» Instruções
1 > No texto sobre as operárias de Shenzhen, qual era, em 2014, a participação das mulheres na força de trabalho do distrito de Nanshan?
2 > Reproduza sem alterações o trecho do texto sobre as operárias de Shenzhen que se inicia nas palavras contendo "Início da manhã" e termina em "reais por semana.".
:: Trecho do texto ::
Nem Vítimas nem Escravas: Conheça as Mulheres que Fabricaram o seu Celular

Início da manhã em Shenzhen, cidade na zona industrial da China, uma longa fila se forma na porta de uma fábrica de aparelhos eletrônicos. Esperando para serem entrevistadas e, quem sabe, contratadas, estão meninas vindas de zonas rurais. A maioria é menor de idade e tem entre 16 e 18 anos. Se contratada, cada uma delas irá trabalhar mais de doze horas por dia, terá suas refeições reguladas pela fábrica, dormirá em um dormitório coletivo com outras trabalhadoras e ganhará cerca de 260 reais por semana.

Em 2014, mulheres representavam 80% da força de trabalho de Nanshan, um dos distritos de Shenzhen. Alguns dizem que a preferência por mulheres se dá porque mulheres têm “mãos delicadas e pequenas, e são mais calmas para lidar com os minúsculos componentes eletrônicos”, mas para a antropóloga chinesa Pun Ngai, “a máquina de produção” se interessa principalmente pelo corpo feminino por ser “imaginado como mais obediente, tolerante e conformado com a fábrica”. O que importa é que quem quer que seja contratado, seja submisso e obediente, e sabemos que essas características já são moldadas nas mulheres pela sociedade patriarcal. Ms. Tang, a diretora de qualidade da fábrica em questão, confirma: “eu não perco tempo fazendo perguntas, eu julgo mais a atitude. São as boas maneiras, honestidade e obediência que eu mais valorizo.”

E já que a política de identidades é sempre uma política de diferenças, as trabalhadoras que forem contratadas serão lembradas diariamente da sua feminilidade pelos seus superiores – em geral homens – com comentários do tipo: “você é uma garota, você não deveria desafiar seus superiores falando em voz alta. Você é uma garota, um dia você vai ser a esposa de um homem, e mãe de meninos, você deveria cuidar do seu trabalho como um dia vai cuidar da sua família.”  Pun Ngai percebeu que graças a esse tipo de observação, “mulheres, consciente ou inconscientemente passam a perceberem a si mesmas como um sexo inferior, com um corpo frágil.”
:::
:: Material fornecido ::
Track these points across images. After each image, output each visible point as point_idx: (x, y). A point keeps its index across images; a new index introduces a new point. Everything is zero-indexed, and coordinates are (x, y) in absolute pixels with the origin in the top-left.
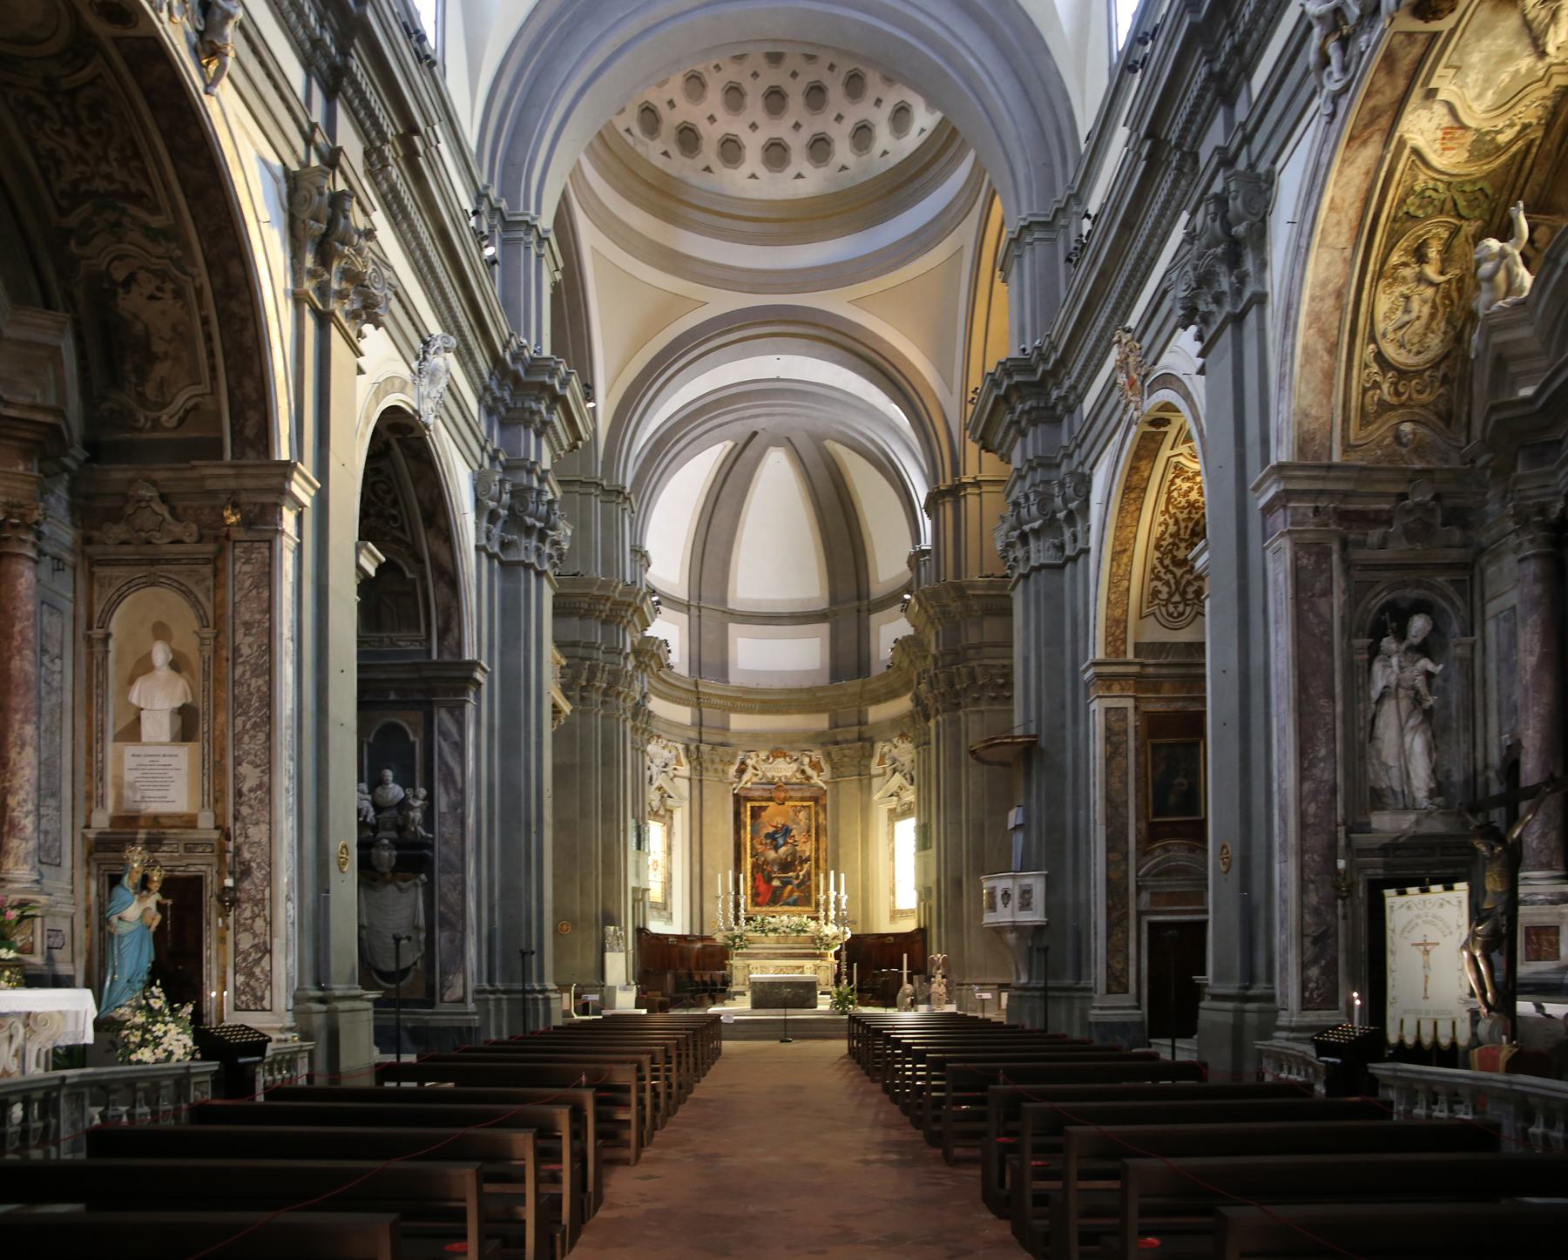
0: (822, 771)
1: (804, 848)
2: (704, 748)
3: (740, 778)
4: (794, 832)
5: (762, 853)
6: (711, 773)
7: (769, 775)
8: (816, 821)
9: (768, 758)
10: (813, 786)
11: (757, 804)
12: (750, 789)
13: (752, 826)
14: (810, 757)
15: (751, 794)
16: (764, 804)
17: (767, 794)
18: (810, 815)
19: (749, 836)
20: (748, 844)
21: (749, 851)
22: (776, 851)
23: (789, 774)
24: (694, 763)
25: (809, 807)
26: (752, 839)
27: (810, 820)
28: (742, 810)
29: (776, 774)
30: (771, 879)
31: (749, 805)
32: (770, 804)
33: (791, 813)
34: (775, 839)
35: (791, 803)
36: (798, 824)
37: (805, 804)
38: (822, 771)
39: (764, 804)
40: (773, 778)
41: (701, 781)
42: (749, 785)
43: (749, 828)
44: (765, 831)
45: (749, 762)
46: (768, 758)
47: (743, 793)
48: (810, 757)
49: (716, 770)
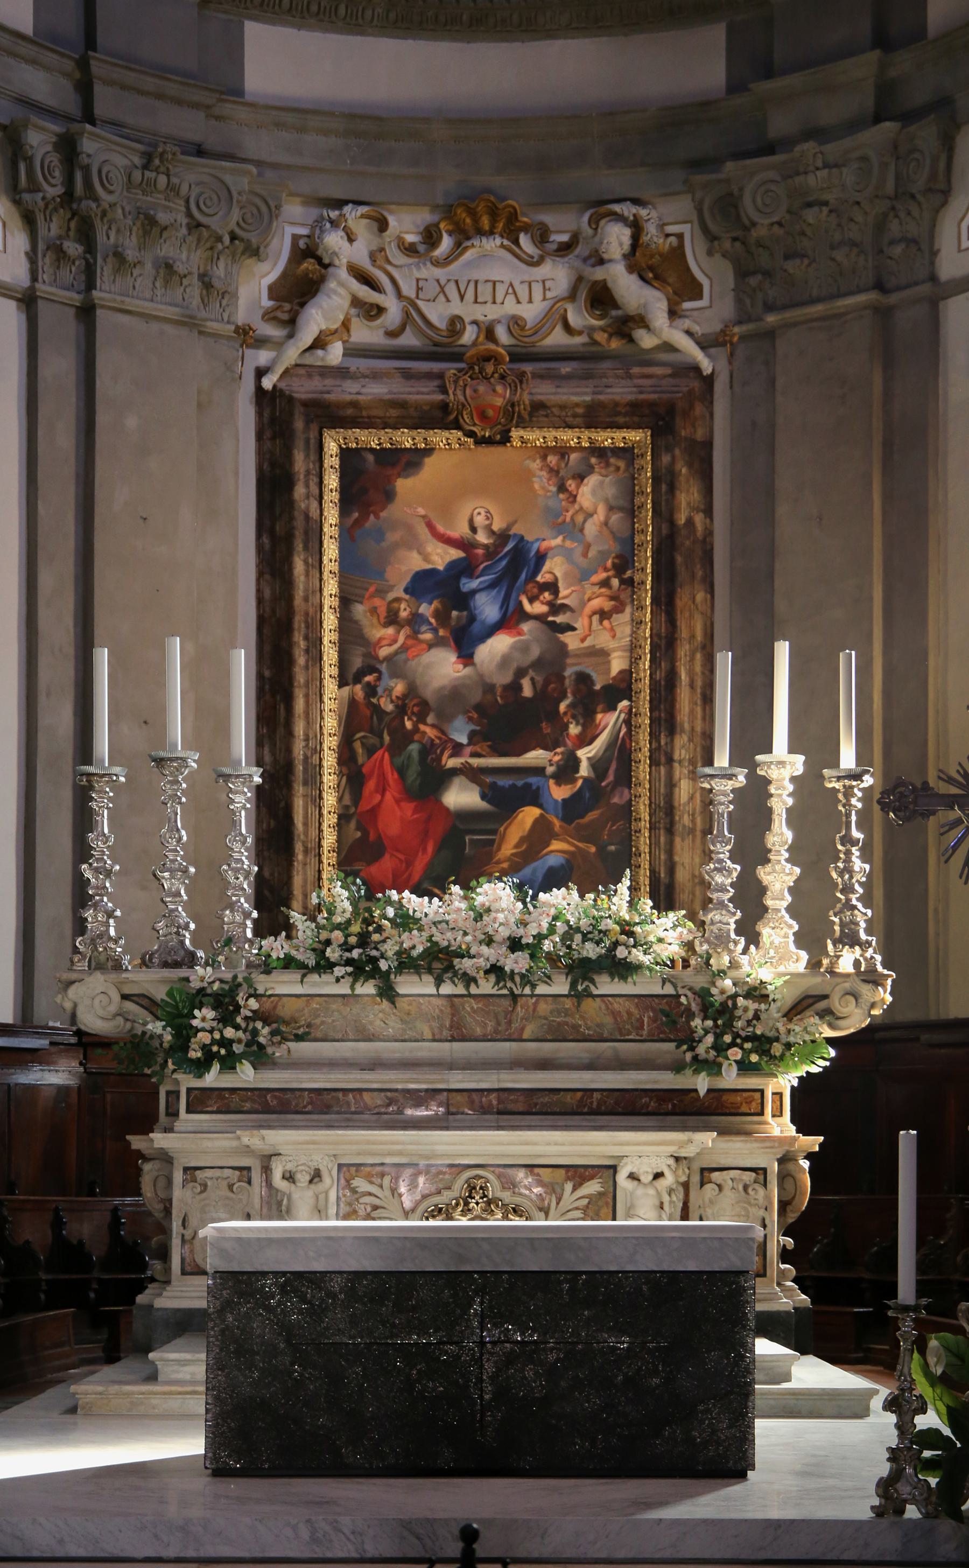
0: (695, 291)
1: (602, 639)
2: (91, 144)
3: (291, 324)
4: (554, 568)
5: (396, 665)
6: (145, 276)
7: (437, 314)
8: (664, 513)
9: (431, 237)
10: (645, 357)
11: (372, 439)
12: (341, 373)
13: (347, 537)
14: (636, 227)
15: (348, 391)
16: (406, 439)
17: (425, 394)
18: (630, 490)
19: (331, 586)
20: (330, 621)
21: (330, 655)
22: (466, 657)
23: (531, 312)
24: (52, 228)
25: (627, 453)
26: (345, 602)
27: (632, 512)
28: (300, 462)
29: (468, 311)
30: (443, 778)
31: (331, 447)
32: (439, 438)
33: (542, 483)
34: (463, 601)
35: (535, 436)
36: (573, 530)
37: (606, 438)
38: (695, 291)
39: (406, 439)
40: (455, 326)
41: (87, 313)
42: (335, 354)
43: (331, 550)
44: (414, 563)
45: (334, 240)
46: (431, 237)
47: (303, 389)
48: (636, 227)
49: (167, 269)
:::
» Respostas em sequência
1 > 80%.

2 >
Início da manhã em Shenzhen, cidade na zona industrial da China, uma longa fila se forma na porta de uma fábrica de aparelhos eletrônicos. Esperando para serem entrevistadas e, quem sabe, contratadas, estão meninas vindas de zonas rurais. A maioria é menor de idade e tem entre 16 e 18 anos. Se contratada, cada uma delas irá trabalhar mais de doze horas por dia, terá suas refeições reguladas pela fábrica, dormirá em um dormitório coletivo com outras trabalhadoras e ganhará cerca de 260 reais por semana.